▶ **Exercise**: Extract the text from the data below and repeat each of its lines exactly, leaving the pictures out of your answer.

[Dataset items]
****
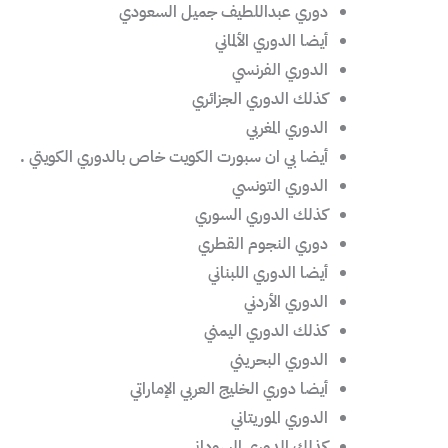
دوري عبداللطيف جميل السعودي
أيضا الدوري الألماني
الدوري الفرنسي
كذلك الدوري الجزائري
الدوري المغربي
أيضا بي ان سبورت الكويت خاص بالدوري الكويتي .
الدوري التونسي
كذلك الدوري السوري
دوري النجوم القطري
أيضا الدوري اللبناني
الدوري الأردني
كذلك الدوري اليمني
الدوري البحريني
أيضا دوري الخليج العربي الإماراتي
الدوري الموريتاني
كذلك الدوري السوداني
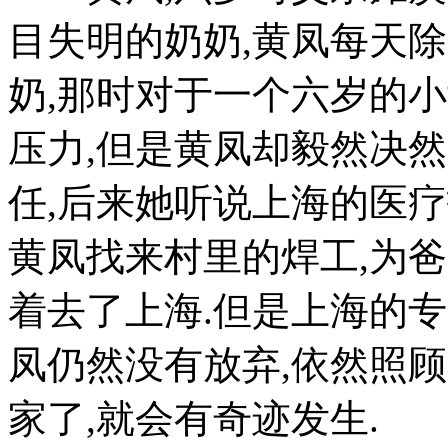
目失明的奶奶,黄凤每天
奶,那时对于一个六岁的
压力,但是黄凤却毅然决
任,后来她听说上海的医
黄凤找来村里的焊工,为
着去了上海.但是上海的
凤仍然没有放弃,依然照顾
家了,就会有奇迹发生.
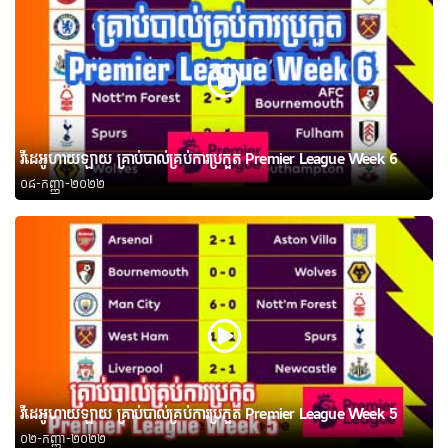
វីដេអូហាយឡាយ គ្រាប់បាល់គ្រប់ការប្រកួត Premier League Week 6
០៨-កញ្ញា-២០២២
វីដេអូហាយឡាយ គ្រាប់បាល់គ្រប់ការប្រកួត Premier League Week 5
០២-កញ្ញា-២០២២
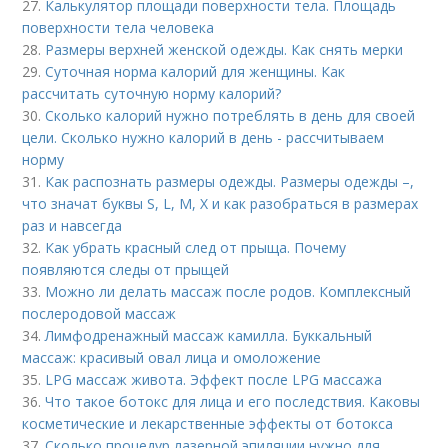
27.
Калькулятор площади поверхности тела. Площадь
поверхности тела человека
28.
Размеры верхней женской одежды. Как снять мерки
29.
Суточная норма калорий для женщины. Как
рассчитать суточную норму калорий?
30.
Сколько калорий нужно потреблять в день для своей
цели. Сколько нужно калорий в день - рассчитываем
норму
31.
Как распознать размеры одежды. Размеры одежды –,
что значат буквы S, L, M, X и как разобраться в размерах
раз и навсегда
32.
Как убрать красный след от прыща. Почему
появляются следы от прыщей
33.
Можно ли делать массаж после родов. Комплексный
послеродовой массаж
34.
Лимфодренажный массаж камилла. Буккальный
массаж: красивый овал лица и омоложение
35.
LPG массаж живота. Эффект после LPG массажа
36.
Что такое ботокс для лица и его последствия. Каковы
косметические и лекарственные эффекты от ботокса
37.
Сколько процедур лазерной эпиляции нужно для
****
▶ **Response area**:
دوري عبداللطيف جميل السعودي
أيضا الدوري الألماني
الدوري الفرنسي
كذلك الدوري الجزائري
الدوري المغربي
أيضا بي ان سبورت الكويت خاص بالدوري الكويتي .
الدوري التونسي
كذلك الدوري السوري
دوري النجوم القطري
أيضا الدوري اللبناني
الدوري الأردني
كذلك الدوري اليمني
الدوري البحريني
أيضا دوري الخليج العربي الإماراتي
الدوري الموريتاني
كذلك الدوري السوداني
目失明的奶奶,黄凤每天
奶,那时对于一个六岁的
压力,但是黄凤却毅然决
任,后来她听说上海的医
黄凤找来村里的焊工,为
着去了上海.但是上海的
凤仍然没有放弃,依然照顾
家了,就会有奇迹发生.
វីដេអូហាយឡាយ គ្រាប់បាល់គ្រប់ការប្រកួត Premier League Week 6
០៨-កញ្ញា-២០២២
វីដេអូហាយឡាយ គ្រាប់បាល់គ្រប់ការប្រកួត Premier League Week 5
០២-កញ្ញា-២០២២
27.
Калькулятор площади поверхности тела. Площадь
поверхности тела человека
28.
Размеры верхней женской одежды. Как снять мерки
29.
Суточная норма калорий для женщины. Как
рассчитать суточную норму калорий?
30.
Сколько калорий нужно потреблять в день для своей
цели. Сколько нужно калорий в день - рассчитываем
норму
31.
Как распознать размеры одежды. Размеры одежды –,
что значат буквы S, L, M, X и как разобраться в размерах
раз и навсегда
32.
Как убрать красный след от прыща. Почему
появляются следы от прыщей
33.
Можно ли делать массаж после родов. Комплексный
послеродовой массаж
34.
Лимфодренажный массаж камилла. Буккальный
массаж: красивый овал лица и омоложение
35.
LPG массаж живота. Эффект после LPG массажа
36.
Что такое ботокс для лица и его последствия. Каковы
косметические и лекарственные эффекты от ботокса
37.
Сколько процедур лазерной эпиляции нужно для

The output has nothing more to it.